◆ **Work instruction**
Copy every line of the data exactly, keeping out any picture.

Content starts

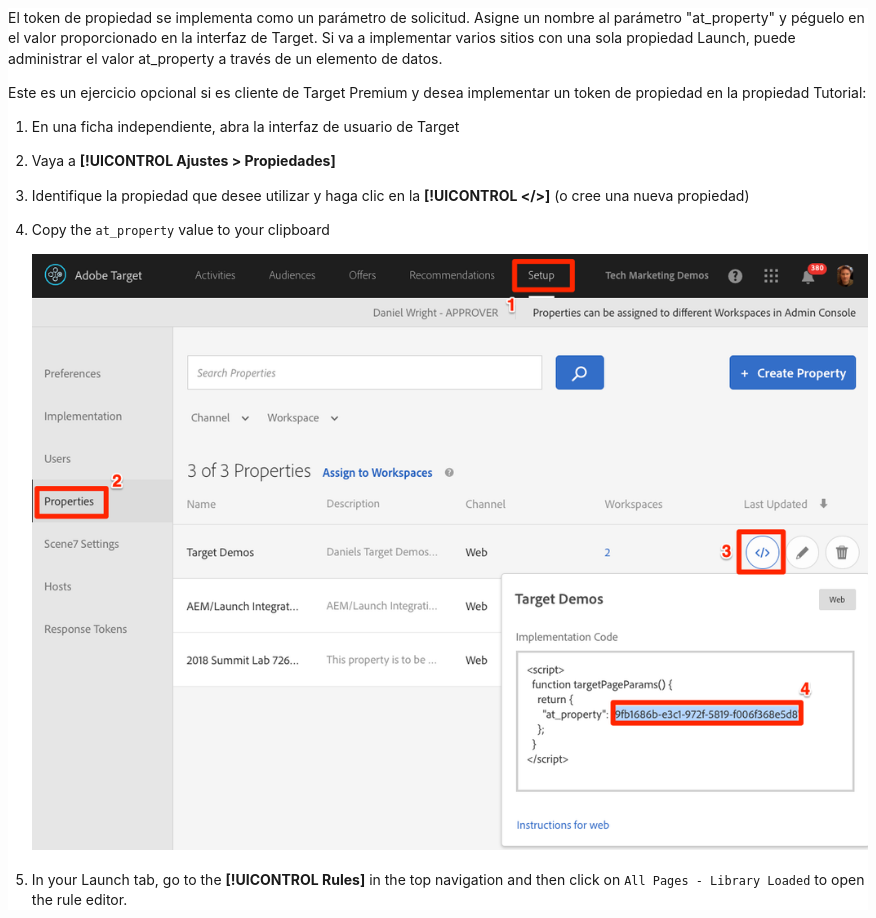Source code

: El token de propiedad se implementa como un parámetro de solicitud. Asigne un nombre al parámetro "at_property" y péguelo en el valor proporcionado en la interfaz de Target.  Si va a implementar varios sitios con una sola propiedad Launch, puede administrar el valor at_property a través de un elemento de datos.

Este es un ejercicio opcional si es cliente de Target Premium y desea implementar un token de propiedad en la propiedad Tutorial:

1. En una ficha independiente, abra la interfaz de usuario de Target

1. Vaya a **[!UICONTROL Ajustes &gt; Propiedades]**

1. Identifique la propiedad que desee utilizar y haga clic en la **[!UICONTROL &lt;/&gt;]** (o cree una nueva propiedad)

1. Copy the `at_property` value to your clipboard

   ![Obtenga el token de propiedad de la interfaz de Adobe Target](images/target-addATProperty-targetProperties.png)

1. In your Launch tab, go to the **[!UICONTROL Rules]** in the top navigation and then click on `All Pages - Library Loaded` to open the rule editor.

Content ends

◆ **Output for this exercise**
Source code

: El token de propiedad se implementa como un parámetro de solicitud. Asigne un nombre al parámetro "at_property" y péguelo en el valor proporcionado en la interfaz de Target.  Si va a implementar varios sitios con una sola propiedad Launch, puede administrar el valor at_property a través de un elemento de datos.

Este es un ejercicio opcional si es cliente de Target Premium y desea implementar un token de propiedad en la propiedad Tutorial:

1. En una ficha independiente, abra la interfaz de usuario de Target

1. Vaya a **[!UICONTROL Ajustes &gt; Propiedades]**

1. Identifique la propiedad que desee utilizar y haga clic en la **[!UICONTROL &lt;/&gt;]** (o cree una nueva propiedad)

1. Copy the `at_property` value to your clipboard

   ![Obtenga el token de propiedad de la interfaz de Adobe Target](images/target-addATProperty-targetProperties.png)

1. In your Launch tab, go to the **[!UICONTROL Rules]** in the top navigation and then click on `All Pages - Library Loaded` to open the rule editor.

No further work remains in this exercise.